Abused migrant workers get treatment

M. Taufiqurrahman and Multa Fidrus, The Jakarta Post, Jakarta/Tangerang

A number of migrant workers who came home from Middle Eastern countries on Friday are now being treated at a hospital for serious injuries and depression allegedly the result of harsh treatment by their former employers, an activist said on Sunday.

An activist with the Consortium for Migrant Workers Protection (Kopbumi), who was speaking on the condition of anonymity, said six workers were immediately brought to the police Sukanto Hospital in Kramat Jati, East Jakarta, upon arrival at the Soekarno-Hatta International Airport on Saturday afternoon.

"But one who was suffering from depression was forcibly removed from the hospital by employees of recruitment agency PT Asami Ananda Mandiri," the activist told The Jakarta Post.

Four others sustained severe bruises and concussion, while the last one is under intensive care for symptoms of manic depression, the activist said.

Earlier, the six admitted to reporters at the airport that they had to return home after working for several months in Saudi Arabia and Jordan because they could no longer cope with the constant violence inflicted by their employers, including sexual harassment.

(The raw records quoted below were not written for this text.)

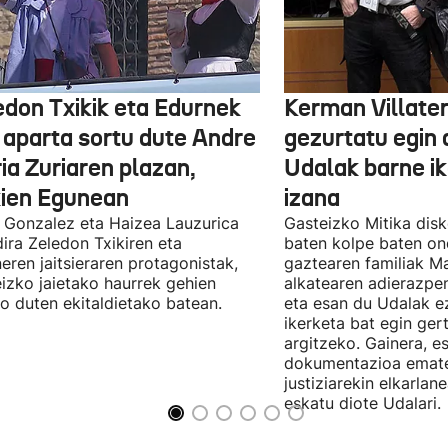
edon Txikik eta Edurnek
Kerman Villater
o aparta sortu dute Andre
gezurtatu egin 
ia Zuriaren plazan,
Udalak barne ik
kien Egunean
izana
 Gonzalez eta Haizea Lauzurica
Gasteizko Mitika dis
dira Zeledon Txikiren eta
baten kolpe baten on
eren jaitsieraren protagonistak,
gaztearen familiak Ma
izko jaietako haurrek gehien
alkatearen adierazpen
o duten ekitaldietako batean.
eta esan du Udalak ez
ikerketa bat egin ger
argitzeko. Gainera, e
dokumentazioa emat
justiziarekin elkarlan
eskatu diote Udalari.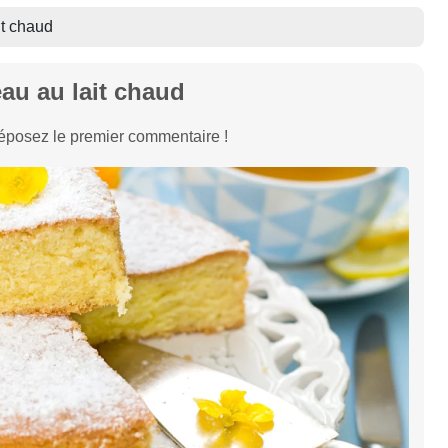
it chaud
au au lait chaud
éposez le premier commentaire !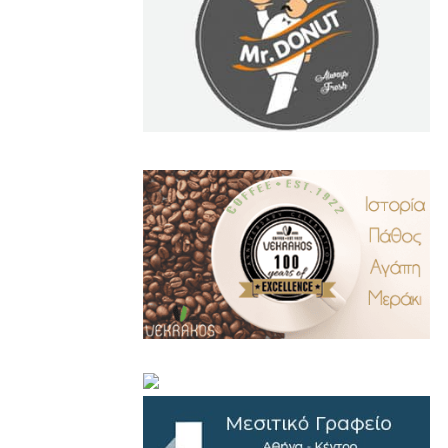
.
..
…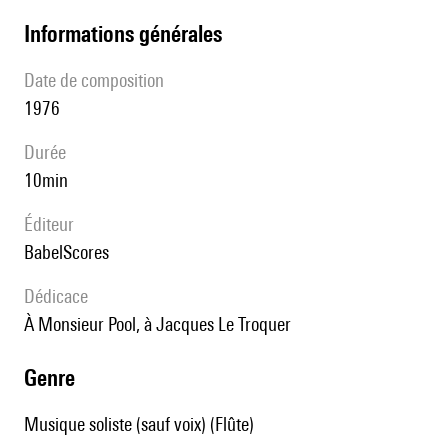
informations générales
date de composition
1976
durée
10min
éditeur
BabelScores
Dédicace
à Monsieur Pool, à Jacques Le Troquer
genre
Musique soliste (sauf voix) (Flûte)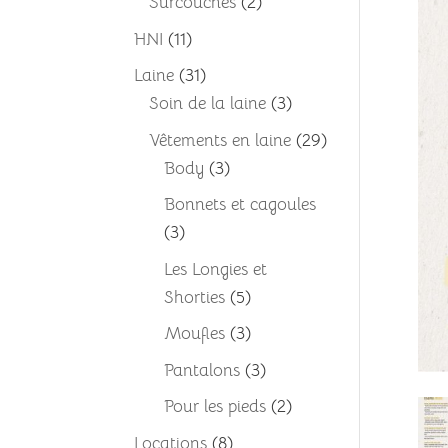
2
Surcouches
2
produits
11
HNI
11
produits
31
Laine
31
produits
3
Soin de la laine
3
produits
29
Vêtements en laine
29
3
produits
Body
3
produits
Bonnets et cagoules
3
3
produits
Les Longies et
5
Shorties
5
produits
3
Moufles
3
produits
3
Pantalons
3
produits
2
Pour les pieds
2
produits
8
Locations
8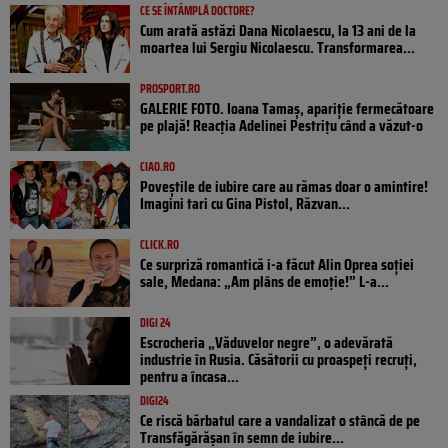
CE SE ÎNTÂMPLĂ DOCTORE?
Cum arată astăzi Dana Nicolaescu, la 13 ani de la
moartea lui Sergiu Nicolaescu. Transformarea...
PROSPORT.RO
GALERIE FOTO. Ioana Tamaş, apariție fermecătoare
pe plajă! Reacția Adelinei Pestrițu când a văzut-o
CIAO.RO
Poveştile de iubire care au rămas doar o amintire!
Imagini tari cu Gina Pistol, Răzvan...
CLICK.RO
Ce surpriză romantică i-a făcut Alin Oprea soției
sale, Medana: „Am plâns de emoție!” L-a...
DIGI 24
Escrocheria „Văduvelor negre”, o adevărată
industrie în Rusia. Căsătorii cu proaspeți recruți,
pentru a încasa...
DIGI24
Ce riscă bărbatul care a vandalizat o stâncă de pe
Transfăgărășan în semn de iubire...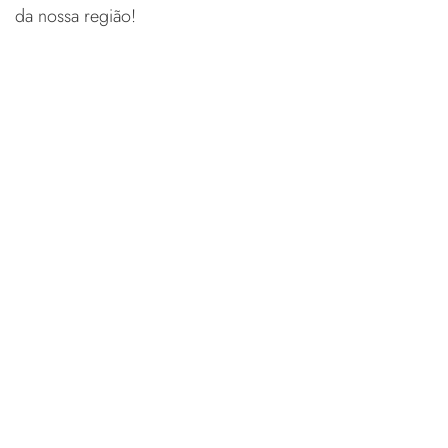
da nossa região!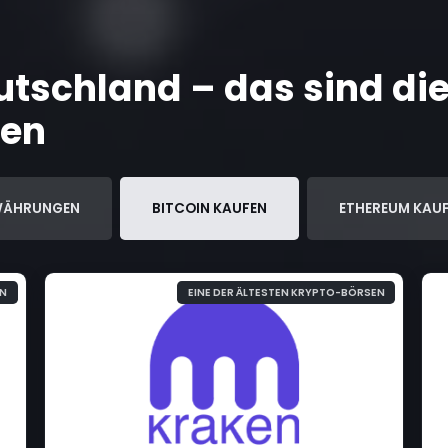
utschland – das sind di
men
WÄHRUNGEN
BITCOIN KAUFEN
ETHEREUM KAU
EINE DER ÄLTESTEN KRYPTO-BÖRSEN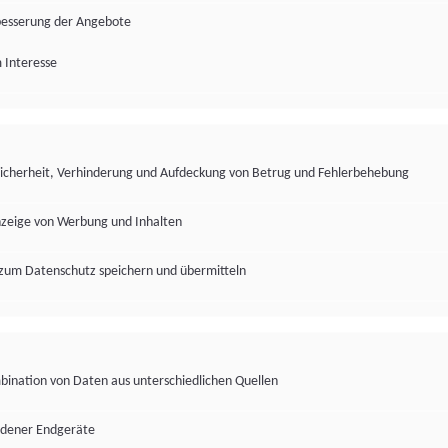
besserung der Angebote
 Interesse
Sicherheit, Verhinderung und Aufdeckung von Betrug und Fehlerbehebung
nzeige von Werbung und Inhalten
zum Datenschutz speichern und übermitteln
ination von Daten aus unterschiedlichen Quellen
edener Endgeräte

Lili Kholifah, who had worked for nine months in Jeddah, said she fled her male employer Mohammad Aloyseroi without bothering to get her salary "because my employer had repeatedly attempted to rape me".

Panji Krisnowo, a manpower agency staffer assigned at the airport's Terminal III specially assigned for migrant workers, said that on Friday alone 236 Indonesian workers arrived home from various countries. Most of them returned as their contracts had ended, he said.

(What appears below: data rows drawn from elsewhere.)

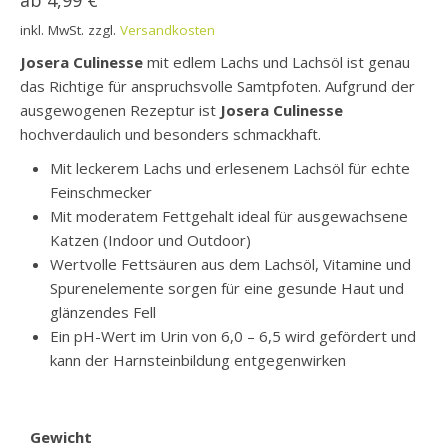
ab
4,99
€
inkl. MwSt.
zzgl.
Versandkosten
Josera Culinesse
mit edlem Lachs und Lachsöl ist genau
das Richtige für anspruchsvolle Samtpfoten. Aufgrund der
ausgewogenen Rezeptur ist
Josera Culinesse
hochverdaulich und besonders schmackhaft.
Mit leckerem Lachs und erlesenem Lachsöl für echte
Feinschmecker
Mit moderatem Fettgehalt ideal für ausgewachsene
Katzen (Indoor und Outdoor)
Wertvolle Fettsäuren aus dem Lachsöl, Vitamine und
Spurenelemente sorgen für eine gesunde Haut und
glänzendes Fell
Ein pH-Wert im Urin von 6,0 – 6,5 wird gefördert und
kann der Harnsteinbildung entgegenwirken
Gewicht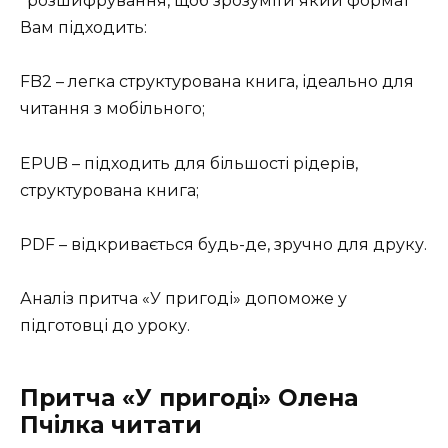
*розшифрування, щоб зрозуміти який формат
Вам підходить:
FB2 – легка структурована книга, ідеально для
читання з мобільного;
EPUB – підходить для більшості рідерів,
структурована книга;
PDF – відкривається будь-де, зручно для друку.
Аналіз притча «У пригоді» допоможе у
підготовці до уроку.
Притча «У пригоді» Олена
Пчілка читати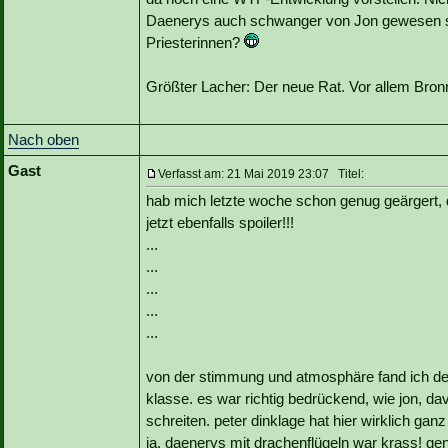
Daenerys auch schwanger von Jon gewesen sei
Priesterinnen?
Größter Lacher: Der neue Rat. Vor allem Bron
Nach oben
Gast
Verfasst am: 21 Mai 2019 23:07 Titel:
hab mich letzte woche schon genug geärgert, 
jetzt ebenfalls spoiler!!!
...
...
...
...
...
von der stimmung und atmosphäre fand ich den 
klasse. es war richtig bedrückend, wie jon, d
schreiten. peter dinklage hat hier wirklich gan
ja, daenerys mit drachenflügeln war krass! g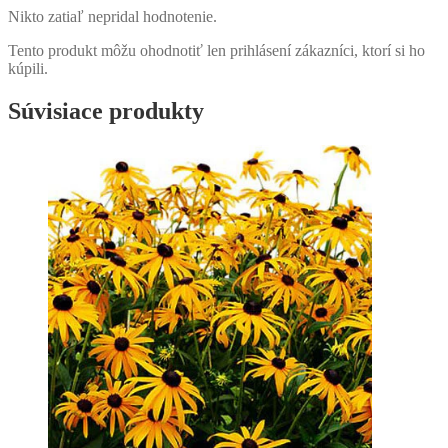
Nikto zatiaľ nepridal hodnotenie.
Tento produkt môžu ohodnotiť len prihlásení zákazníci, ktorí si ho
kúpili.
Súvisiace produkty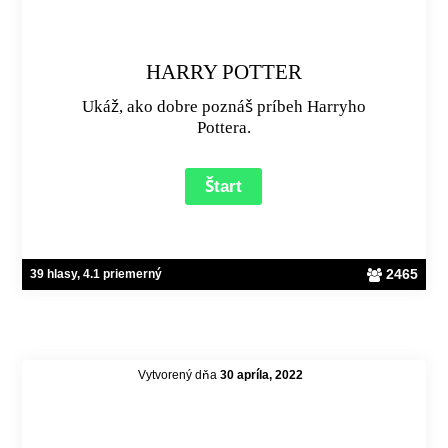
HARRY POTTER
Ukáž, ako dobre poznáš príbeh Harryho
Pottera.
2465
39 hlasy, 4.1 priemerný
Vytvorený dňa
30 apríla, 2022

There is no explanation as to why the migrant workers were taken to the police hospital under tight security after leaving the airport.

Noted sociologist Imam B. Prasodjo, who is also chairman of Yayasan Nurani Dunia (World Conscience Foundation), said that the plight of migrant workers was due to the government's negligence.

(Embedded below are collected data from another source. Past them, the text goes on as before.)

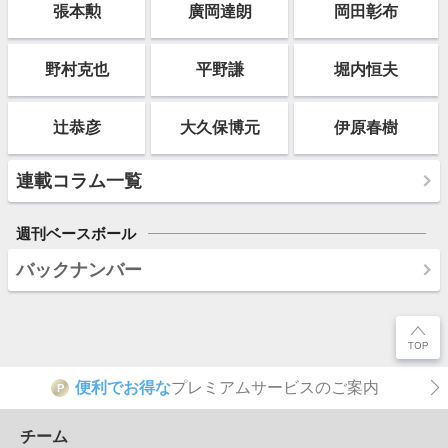
張本勲
廣岡達朗
岡田彰布
野村克也
平野謙
堀内恒夫
辻恭彦
大久保博元
伊原春樹
連載コラム一覧
週刊ベースボール
バックナンバー
便利でお得な
プレミアムサービスのご案内
P
チーム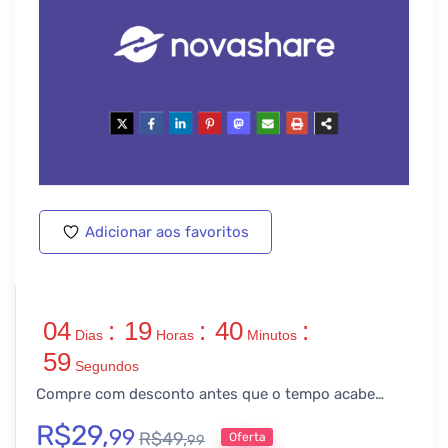
Adicionar aos favoritos
04
:
19
:
40
:
Dias
Horas
Minutos
59
Segundos
Compre com desconto antes que o tempo acabe…
R$
29,
99
R$
49,
Oferta
99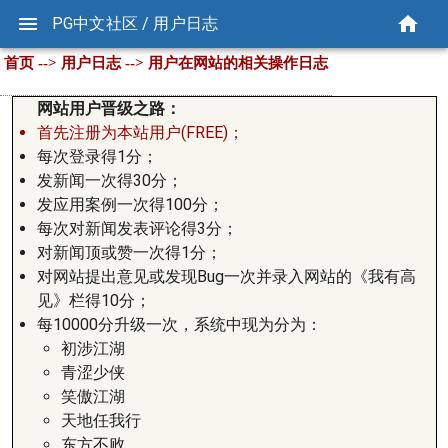
PG中文社区 / 用户日志
首页 --> 用户日志 --> 用户在网站的相关操作日志
网站用户晋级之路：
首先注册为本站用户(FREE)；
每次登录得1分；
发新闻一次得30分；
发应用案例一次得100分；
每次对新闻发表评论得3分；
对新闻顶或赞一次得1分；
对网站提出意见或发现Bug一次并录入网站的《我有高
见》栏得10分；
每10000分升级一次，系统中现为分为：
初涉江湖
青涩少侠
笑傲江湖
天地任我行
东方不败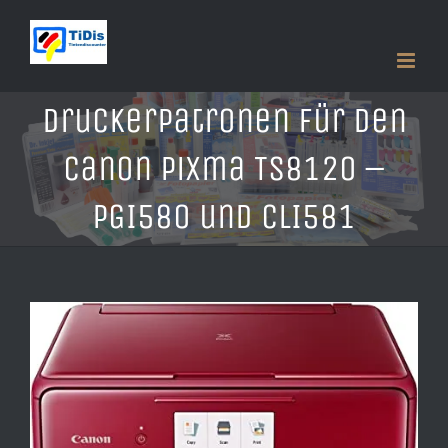
Zum
Inhalt
springen
Druckerpatronen für den
Canon Pixma TS8120 –
PGI580 und CLI581
Zeige
grösseres
Bild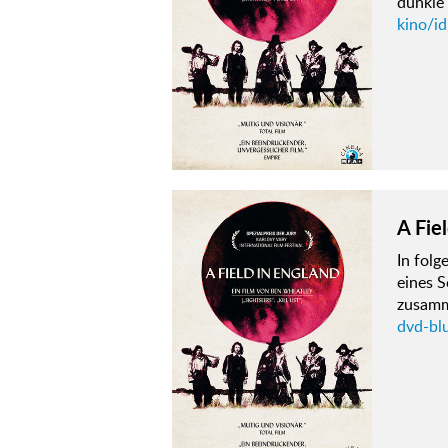
dunkle 
kino/id
A Fie
In fol
eines S
zusamme
dvd-blu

He said the government had no comprehensive policies regarding its overseas workers.

"In the very early stage, there are no policies regulating the recruitment of the workers therefore they will easily fall prey to greedy agencies," he said, adding that most of the workers were not given proper training prior to their departure.

In the receiving countries, lack of training and the language barrier added to the workers' woes.

"Employers expect that the workers they hired are properly skilled, when in fact they are women from remote villages in Indonesia without even basic knowledge of how to turn on electronics appliances. To make matters worse, their inability to speak the local language is the main source of misunderstanding that easily ends up in physical abuse at the hands of their employer," he told the Post.